Malgré une conjoncture géopolitique tendue, les marchés financiers affichent une résilience surprenante, sans pour autant ignorer les signaux d’alerte. La demande pour les nouvelles émissions obligataires reste solide, tandis que l’attrait pour les titres d’État et les obligations supranationales se confirme.
Les tensions géopolitiques, notamment au Moyen-Orient, ont accentué les risques, entraînant une hausse de 10 % des prix du pétrole depuis le début de l’année (à partir d’un plus bas de 60 $ US le baril). L’aggravation des tensions autour du Groenland, impliquant les États-Unis et l’Europe, ajoute une couche d’incertitude supplémentaire.
Néanmoins, le sentiment général du marché reste relativement optimiste, même si une certaine nervosité se manifeste sur les marchés boursiers, avec une augmentation du coût de la protection contre les risques. Les taux d’intérêt continuent de baisser, approchant les 2,8 %, et affichent une légère surperformance par rapport aux swaps.
Ces évolutions s’inscrivent dans une fourchette récente et sont soutenues par les données macroéconomiques, notamment les publications récentes sur l’inflation de part et d’autre de l’Atlantique.
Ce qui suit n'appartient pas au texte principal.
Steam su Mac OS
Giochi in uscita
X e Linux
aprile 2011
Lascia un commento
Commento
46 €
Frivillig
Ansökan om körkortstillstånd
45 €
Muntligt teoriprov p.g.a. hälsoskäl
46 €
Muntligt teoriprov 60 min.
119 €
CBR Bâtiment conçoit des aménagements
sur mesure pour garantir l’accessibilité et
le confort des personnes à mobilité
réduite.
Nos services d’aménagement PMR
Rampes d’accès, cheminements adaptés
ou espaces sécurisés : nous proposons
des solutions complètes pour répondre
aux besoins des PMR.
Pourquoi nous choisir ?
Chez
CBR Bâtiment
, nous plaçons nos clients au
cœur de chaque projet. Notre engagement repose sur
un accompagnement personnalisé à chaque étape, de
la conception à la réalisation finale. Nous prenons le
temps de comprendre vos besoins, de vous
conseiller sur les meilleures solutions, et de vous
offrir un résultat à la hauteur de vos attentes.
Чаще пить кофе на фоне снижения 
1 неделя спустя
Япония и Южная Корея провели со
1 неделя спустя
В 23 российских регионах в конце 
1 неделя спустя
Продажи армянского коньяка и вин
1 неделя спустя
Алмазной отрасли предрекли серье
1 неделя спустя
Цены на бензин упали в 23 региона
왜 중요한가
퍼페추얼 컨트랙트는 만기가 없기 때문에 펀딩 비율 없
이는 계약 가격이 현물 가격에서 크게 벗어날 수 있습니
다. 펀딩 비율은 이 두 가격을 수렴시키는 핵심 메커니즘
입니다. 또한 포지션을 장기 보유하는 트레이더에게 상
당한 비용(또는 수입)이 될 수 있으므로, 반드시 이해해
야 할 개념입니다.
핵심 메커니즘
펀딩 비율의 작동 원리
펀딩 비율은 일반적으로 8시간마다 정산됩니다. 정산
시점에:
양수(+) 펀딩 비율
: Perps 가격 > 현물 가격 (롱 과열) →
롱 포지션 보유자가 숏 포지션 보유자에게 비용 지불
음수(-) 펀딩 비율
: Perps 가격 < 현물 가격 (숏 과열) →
La priorité des investisseurs semble être la recherche de rendement, éclipsant les préoccupations géopolitiques. La deuxième semaine complète de l’année confirme la dynamique du marché primaire, avec une nouvelle émission de 10 milliards d’euros absorbée avec un impact limité sur les spreads.
Le carnet d’ordres, bien que conséquent à 106 milliards d’euros, n’atteint pas les records observés précédemment. Cette performance, malgré l’incertitude persistante concernant le budget français pour 2026, témoigne d’une confiance, au moins relative, dans la capacité des États à honorer leurs engagements.
En matière de valorisation des obligations d’État, et plus largement du secteur infra-souverain et supranational (SSA), leur attractivité relative et leur profil de risque généralement plus faible doivent être pris en compte. Depuis 2014, les spreads de l’indice obligataire iBoxx 7-10 ans illustrent cette dynamique. Les obligations d’État italiennes se distinguent positivement, tandis que les spreads français reflètent les primes de risque politique. En revanche, les indices de crédit d’entreprise et financier, généralement plus risqués, présentent des spreads historiquement faibles, et plus important encore, des spreads historiquement serrés par rapport aux SSA moins risqués. Dans ce contexte, les SSA redeviennent plus attractifs en période d’incertitude accrue.
Agenda économique et marché
Ce jeudi, l’Union européenne publiera les chiffres de sa balance commerciale et de sa production industrielle, des indicateurs clés des tendances économiques. Aux États-Unis, l’attention se portera sur les données concernant le marché du travail, qui montrent des signes de refroidissement.
Les données TIC (Transactions Internationales en Capital) de novembre devraient fournir des informations sur la demande étrangère pour les actifs américains, mais les craintes d’une vente massive d’actifs américains semblent, à ce stade, exagérées. D’autres indicateurs, tels que l’indice manufacturier Empire State et les perspectives économiques de la Fed de Philadelphie pour janvier, compléteront le tableau.
Sur le front de l’offre souveraine, l’Espagne lancera des obligations à 3 ans, 15 ans et 46 ans pour un montant total de 6 milliards d’euros.